Spaghetti Carbonara for a crowd at home isn’t the easiest meal to pull off. It’s about the most last minute dish of all time so I’ve had to figure out a way to streamline things a bit. This link to my egg yolk and cream version might be of help.
I love to cook for and feed people, but I’m not a cook who wants an audience while I’m doing the work. And I prefer to get things done early so I can enjoy my guests and the party. Spaghetti Carbonara is probably the only exception and, since it’s my dad’s favorite dish that I make, it’s an exception worth making. Carbonara was burned into our souls and taste memories when I was a kid and we lived in Naples, Italy. The dish is as integral to our family culture as Carlsbad, NM, flat meat enchiladas and Cortez salsa.
My guess is that Carbonara is often left to the competent line cook at your favorite Italian restaurant. Some folks might prepare it at home with a pound of pasta, but that’s 4 people tops. Max insists on Carbonara for his birthday dinner so I had to figure out how to pull this off for a crowd.
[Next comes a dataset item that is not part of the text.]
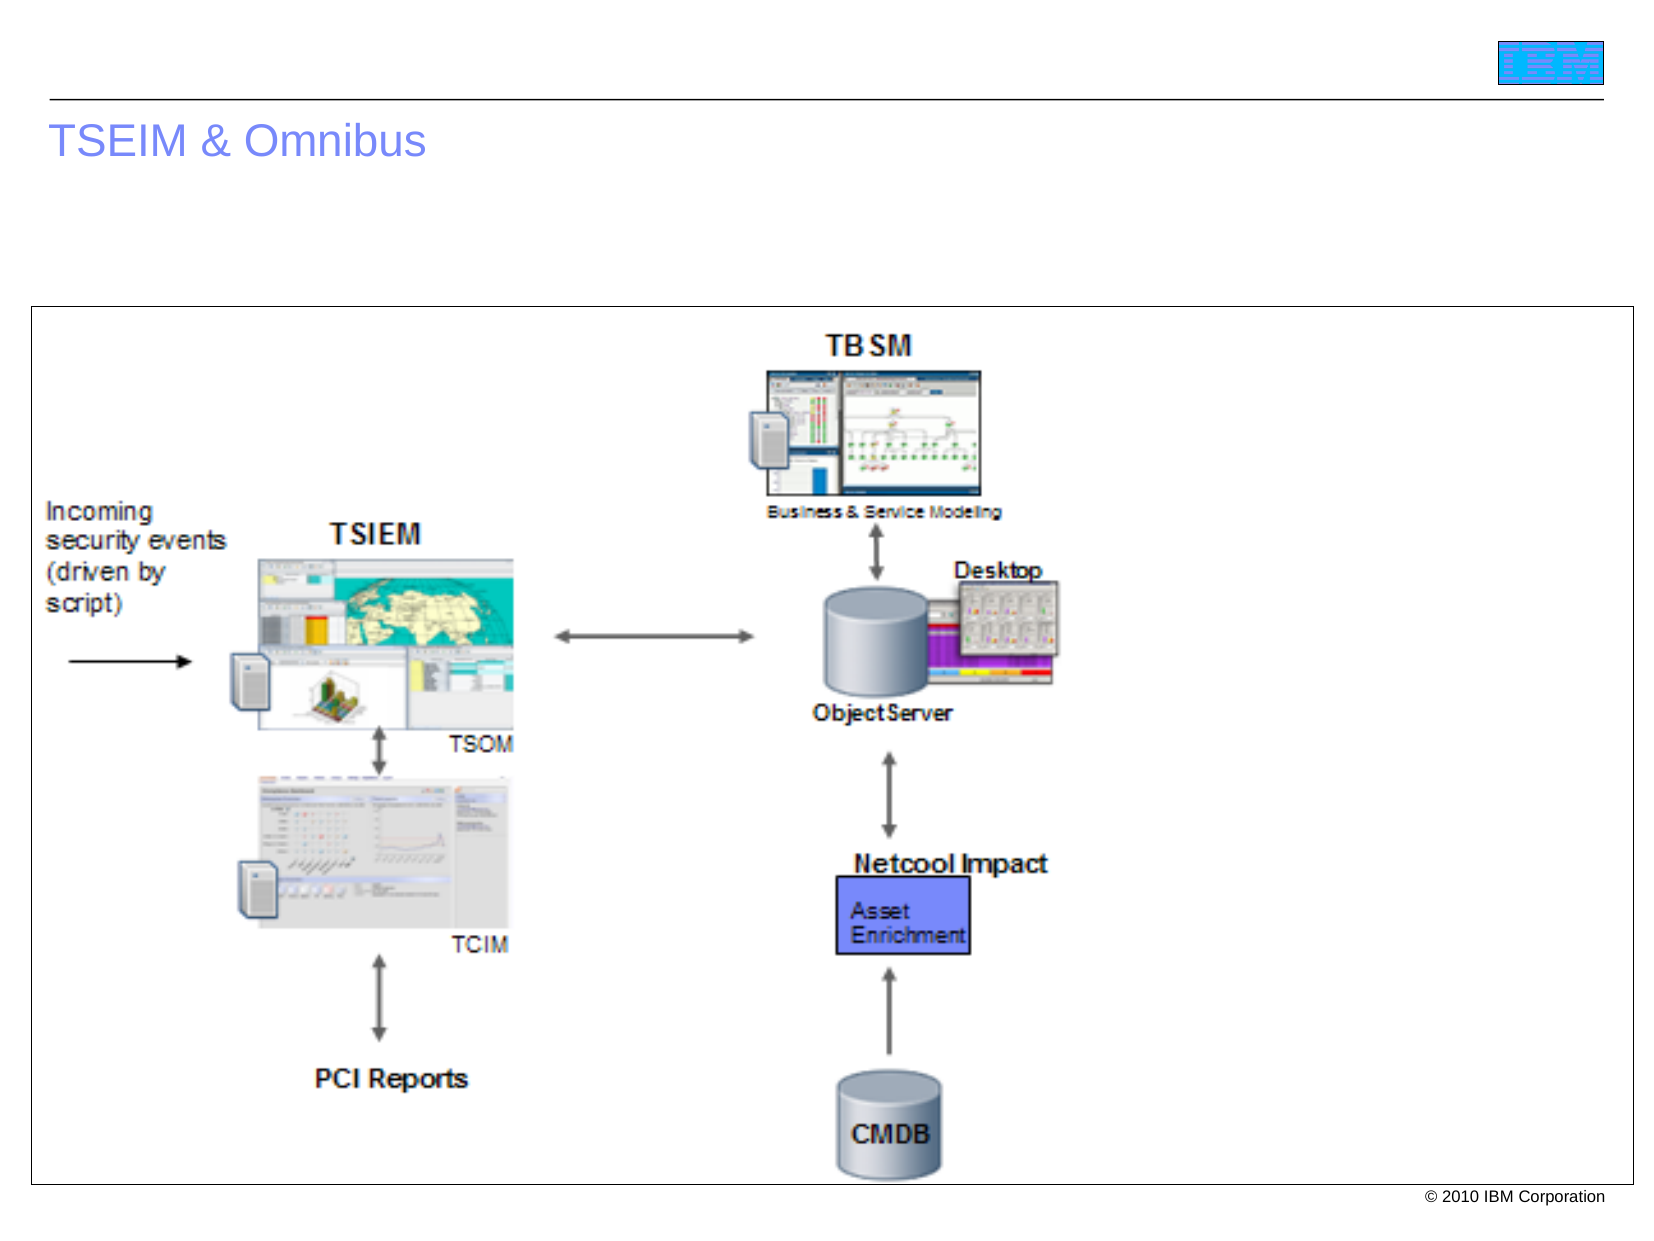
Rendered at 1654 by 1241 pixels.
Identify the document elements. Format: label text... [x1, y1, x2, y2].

Carbonara is freshly cooked hot spaghetti tossed with bits of pan-fried pancetta, a few beaten eggs tempered with some hot pasta water, and a handful of Parmesan cheese. Lots of black pepper and fresh parsley. Bacon and cheesy eggs with spaghetti sounds quick and easy, but there’s a trick. The eggs must coat the noodles like a thin layer of silk and must absolutely not be allowed to form clumpy scrambles.
Here’s what I’ve learned after plenty of scrambled egg spaghetti batches:
— Successful Carbonara in a home kitchen for a crowd is a super-quick operation requiring dexterity, a little help, and a nice bubbly Scotch.
— Limit each batch of Carbonara to one pound of pasta.
— In advance, dice and cook the pancetta in olive oil over gentle medium heat (1/4 to 1/2 pound of pancetta per pound of pasta).
— In advance, cook the spaghetti to a chewy al dente and pack each pound separately. Reserve about 1 cup of pasta water for each batch. Reheat the pasta water to boiling in a separate small saucepan just before assembling the Carbonara.
Gently rewarm the pancetta while the pre-cooked pasta is revived in boiling water for about half a minute.
Reheat pasta in a pot with a removable insert and reuse the boiling water for all batches.
Whisk the four room temperature eggs in a small bowl with enough room to add the hot pasta water. A dash of heavy cream to the egg mixture is a little insurance for a creamy texture. Use a big flat skillet with high sides to reheat the pancetta mixture and toss the pasta with the eggs and Parmesan cheese. I use an old chicken fryer.
Make 3 pounds of pasta for 10 people and you’ll have a little left over.
Here’s the whole mis en place business. Cooked pasta in bags, shredded cheese ready, and pancetta warming. I’m a nervous wreck, but the Scotch is helping.
- 1 pound spaghetti cooked al dente in nice salty water
- About 4 cups reserved pasta water, 1 cup per pound of pasta
- 1/4 to 1/2 pound pancetta, diced (have the deli slice it into 1/4 inch slices) and cooked in 2 tablespoons olive oil
- 4 room temperature eggs, beaten
- Dash of heavy cream, optional (this helps keep the eggs creamy, just an extra precaution)
- 2 tablespoons olive oil
- 1 cup grated Parmesan Reggiano cheese (get the good stuff), plus more for passing around the table
- Freshly cracked black pepper
- Chopped fresh parsley
- Reheat the oily cooked pancetta in a big high-sided skillet until nice and hot.
- Reheat one pound of pasta in a pot of boiling water.
- In a separate small saucepan reheat the reserved pasta water to boiling.
- Beat the eggs in a small bowl and whisk in the boiling pasta water and a dash of heavy cream.
- Pour the hot drained pasta into the pancetta pan. Mix and stir until well coated with the oil.
- Quickly stir in the egg mixture and 1 cup of cheese. Add a generous amount of black pepper. Serve immediately and top each serving with parsley. Keep going with the next batch!